(Textauszug):
---

BSAG zittert vor künftiger Konkurrenz

■ EU will Wettbewerb im öffentlichen Nahverkehr / Deutsche Verkehrsunternehmen wollen in Brüssel Mindeststandards für Mitarbeiter und Qualität sichern

Die Bremer Straßenbahn AG (BSAG) bangt um ihre Existenz. Bald könnten französische Busfirmen mit viel Geld im Hintergrund den Bremern lukrative Buslinien abjagen. Bahnen könnten in schwedischer Regie durch Bremen rollen. Denn die Europäische Union (EU) hat sich zum Ziel gesetzt, nach den Märkten für Energie und Telekommunikation auch im öffentlichen Nahverkehr den internationalen Wettbewerb einziehen zu lassen. Linien oder Teile der Verkehrsnetze sollten europaweit ausgeschrieben werden, heißt es in einem EU-Grünbuch „Bürgernetz“.

Ihre Sorge um die Zukunft teilen die Bremer mit anderen deutschen kommunalen Nahverkehrsunternehmen. Sie befürchten, zu reinen Planungsabteilungen zu schrumpfen, während andere in Bussen und Bahnen von den Fahrgästen das Geld kassieren. Nach Meinung der Öffentlichen sind dann aber sowohl die soziale Sicherung der Beschäftigten als auch die Qualität des Angebots gefährdet. Ihre Vertreter zeichnen ein übles Szenario: Übermüdete, schlecht bezahlte Busfahrer lenken veraltete Fahrzeuge, die für Behinderte und Alte nicht zu erklimmen sind. Fahrgäste stehen ohne schützende Wartehäuschen im Regen, Umsteigen wird zum Glücksspiel, regionale Verkehrsverbünde zerfleddern. „Im freien Wettbewerb“, so Resch, „holen uns die Konkurrenten schon mit ihren Vorteilen bei den Lohnkosten Linie für Linie vom Markt“. Konzessionen für Buslinien gelten acht, für Bahnlinien 30 Jahre.

Um Gegenstrategien abzustimmen, trafen sich gestern Arbeitsdirektoren der großen deutschen Verkehrsbetriebe mit Wissenschaftlern zu einer Tagung in Bremen. „Bei uns ist die Alarmglocke angegangen“, sagte Gastgeber Hubert Resch, Arbeitsdirektor und Vorstandsmitglied der BSAG. Zwar könnten die Städte mit der Vergabe von Konzessionen enge Taktzeiten, moderne Fahrzeuge und andere Qualitätsstandards vorgeben. Aber angesichts der Haushaltsnöte würden die Kommunen im Zweifel billigere Anbieter bei der Vergabe von Konzessionen vorziehen und schlechtere Qualität in Kauf nehmen, um Subventionen zu sparen, befürchtet auch Reinhold Bauer, Arbeitsdirektor der Stuttgarter Straßenbahnen. Wenn die EU im Sommer den Rechtsrahmen für die Liberalisierung vorlegt, erwartet Bauer aus Bonn keinen Widerstand.

---

(Arbeitsaufträge):
A) Wie lange gelten laut dem Textauszug Konzessionen für Bahnlinien?
B) Prüfen Sie, ob die folgenden Aussagen mit dem Textauszug übereinstimmen, und belegen Sie jede Antwort mit den entscheidenden Worten des Textes: (i) Die Tagung der Arbeitsdirektoren fand in Bremen statt. (ii) Bauer rechnet mit Widerstand aus Bonn gegen den Rechtsrahmen der EU. (iii) Das EU-Grünbuch trägt den Titel „Bürgernetz“.
Stützen Sie sich allein auf den Textauszug.

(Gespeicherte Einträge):

---

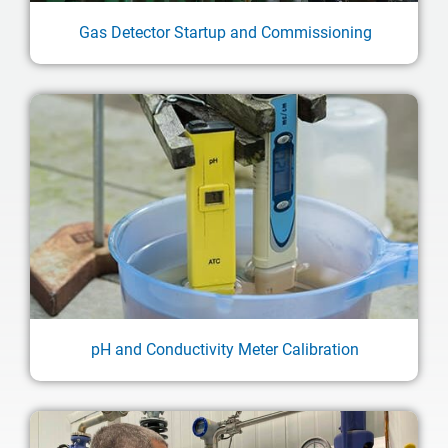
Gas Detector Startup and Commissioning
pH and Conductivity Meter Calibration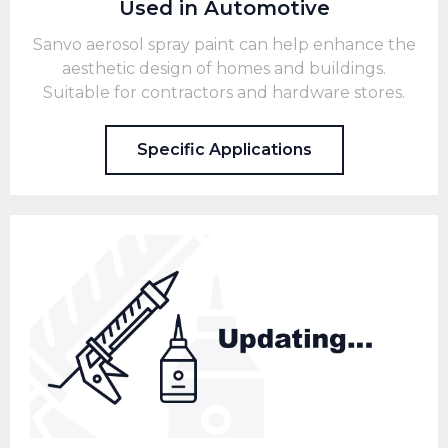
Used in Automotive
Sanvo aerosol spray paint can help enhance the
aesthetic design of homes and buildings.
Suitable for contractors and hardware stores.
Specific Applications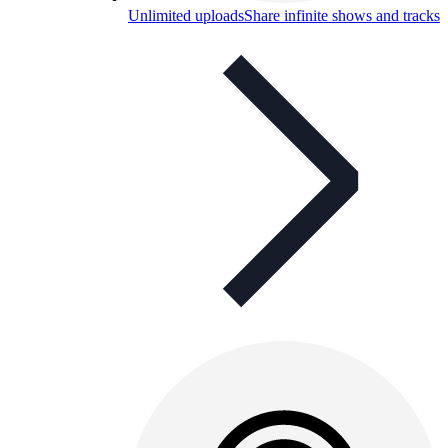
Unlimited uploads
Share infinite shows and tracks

---

(Lösungen):
A) 30 Jahre.

B)
(i) Ja: „trafen sich gestern Arbeitsdirektoren der großen deutschen Verkehrsbetriebe mit Wissenschaftlern zu einer Tagung in Bremen“
(ii) Nein: „erwartet Bauer aus Bonn keinen Widerstand“
(iii) Ja: „heißt es in einem EU-Grünbuch „Bürgernetz““